Durante muito tempo, a carne vermelha foi envolvida em debates sobre seu papel em condições inflamatórias, como a artrite reumatoide (AR). Muitos pacientes relatam melhora nos sintomas ao restringir seu consumo, mesmo que faltassem evidências científicas sólidas para sustentar essa prática. Diante disso, pesquisadores suecos decidiram investigar se uma refeição contendo carne vermelha provocaria respostas inflamatórias ou alterações metabólicas distintas em mulheres com AR, comparadas a mulheres saudáveis da mesma faixa etária e índice de massa corporal.
O estudo, realizado no contexto do ensaio clínico PIRA (Postprandial Inflammation in Rheumatoid Arthritis), contou com a participação de 44 mulheres — 22 com AR e 22 sem a doença. Todas consumiram uma refeição composta por hambúrgueres feitos de carne bovina e suína, pão branco, vegetais e molho vegetal, totalizando cerca de 700 kcal. As participantes foram monitoradas por cinco horas após a refeição, com coleta de sangue para análise de biomarcadores inflamatórios e lipídicos.
Inflamação: estabilidade e equilíbrio mesmo após a refeição
Um dos principais achados do estudo foi a estabilidade na resposta inflamatória entre os grupos. Ambas as populações apresentaram aumento nas concentrações de interleucina-6 (IL-6) após a refeição, o que é esperado em qualquer resposta fisiológica pós-prandial. Contudo, esse aumento foi semelhante entre mulheres com AR e sem a condição, sugerindo que a presença da doença, quando bem controlada, não altera negativamente a resposta imunológica a esse tipo de refeição.
Além disso, os níveis basais de IL-6 estavam igualmente baixos nos dois grupos, o que pode ser interpretado como um indicativo de equilíbrio imunológico. Isso é particularmente relevante, pois mostra que mulheres com AR em remissão ou com baixa atividade da doença podem desfrutar de refeições com carne vermelha sem receio de desencadear uma resposta inflamatória exagerada.
Metabolismo lipídico saudável após o consumo de carne vermelha
Outro resultado que chama atenção é a semelhança na resposta lipêmica entre os grupos. Os níveis de triglicerídeos e de partículas de VLDL aumentaram de forma semelhante em ambos os grupos após a refeição, o que é esperado e perfeitamente normal no contexto pós-prandial. Isso demonstra que o metabolismo lipídico das mulheres com AR funciona de maneira eficaz e comparável ao de mulheres sem a doença.
Mais ainda, o estudo observou que as mulheres com AR apresentaram uma resposta menos pronunciada no colesterol transportado pelas partículas de VLDL e na subfração mais densa dessas partículas. Essa observação sugere que, em algumas medidas, o perfil lipídico pós-prandial pode até ser mais equilibrado nas mulheres com AR, um dado que desafia a noção de que essa condição necessariamente implica maior risco metabólico após as refeições.

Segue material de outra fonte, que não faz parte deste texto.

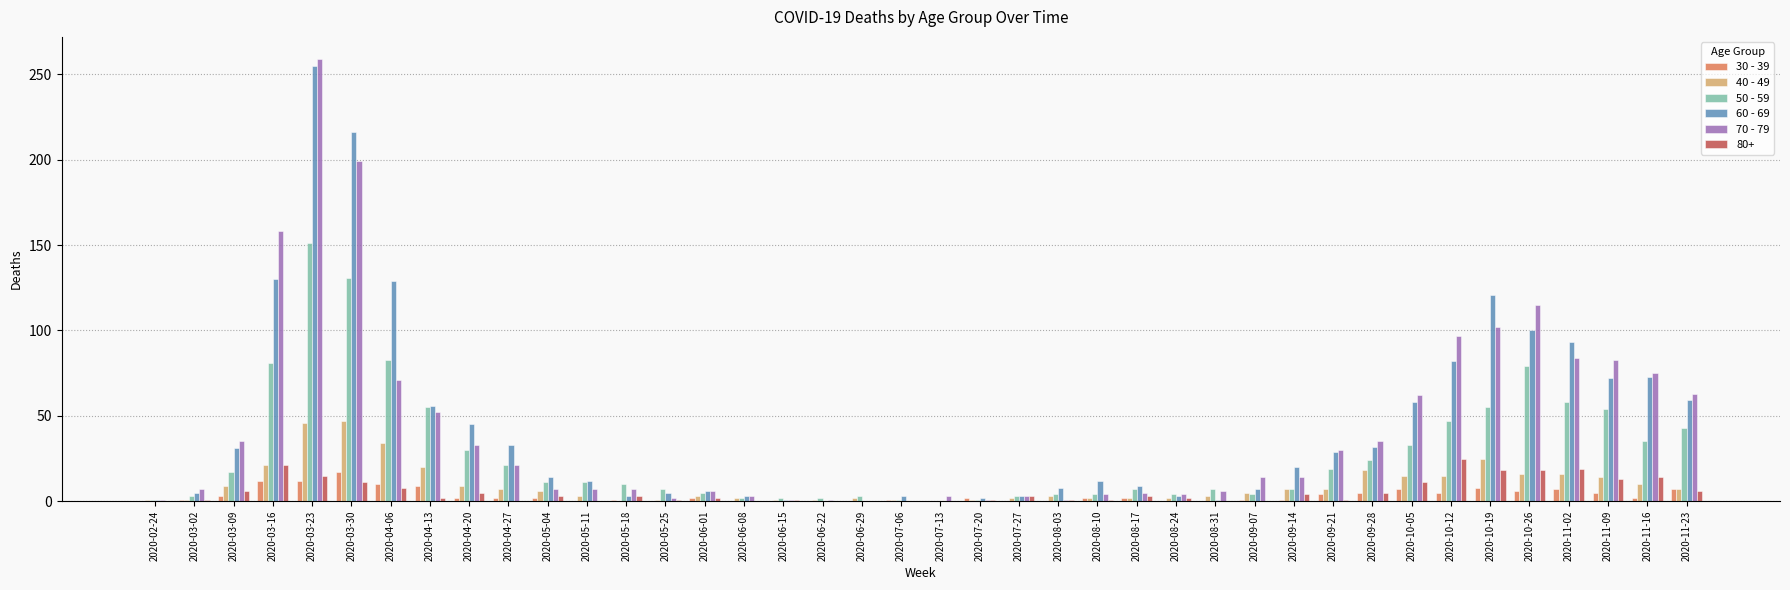

What is the difference between the 60 - 69 values at 2020-06-22 and 2020-10-05?

58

Importante destacar que não houve qualquer associação entre os níveis de triglicerídeos e IL-6, nem em jejum, nem após a refeição. Isso reforça a ideia de que o consumo de alimentos ricos em gordura não desencadeia respostas inflamatórias prejudiciais em mulheres com AR que estão em bom controle clínico.
Evidências que reforçam a liberdade alimentar com responsabilidade
O estudo também evidenciou o papel do cuidado clínico adequado. A maioria das mulheres com AR estava em remissão, com tratamento estabilizado, demonstrando que o equilíbrio inflamatório pode ser atingido mesmo em pessoas com doenças autoimunes. O fato de essas mulheres responderem de forma tão semelhante às mulheres saudáveis ao desafio alimentar é uma excelente notícia, pois mostra que o corpo pode manter sua eficiência metabólica mesmo em contextos clínicos desafiadores.
Conclusão: carne vermelha deve fazer parte de uma dieta nutritiva
Os resultados deste estudo trazem uma mensagem importante: mulheres com artrite reumatoide, sob bom controle da doença, podem consumir carne vermelha como parte de uma alimentação nutritiva, sem medo de reações inflamatórias ou alterações indesejadas no metabolismo lipídico após as refeições. O estudo reforça que o foco deve estar na qualidade geral da alimentação, no acompanhamento médico e no estilo de vida saudável — e não na exclusão de alimentos específicos baseando-se apenas em suposições.
Em um cenário onde o discurso nutricional muitas vezes é pautado por medo e proibições, essa pesquisa oferece uma visão realista, embasada e libertadora: a carne vermelha, quando consumida com moderação e dentro de um contexto de saúde bem gerida, pode sim fazer parte da rotina alimentar, mesmo para quem vive com artrite reumatoide.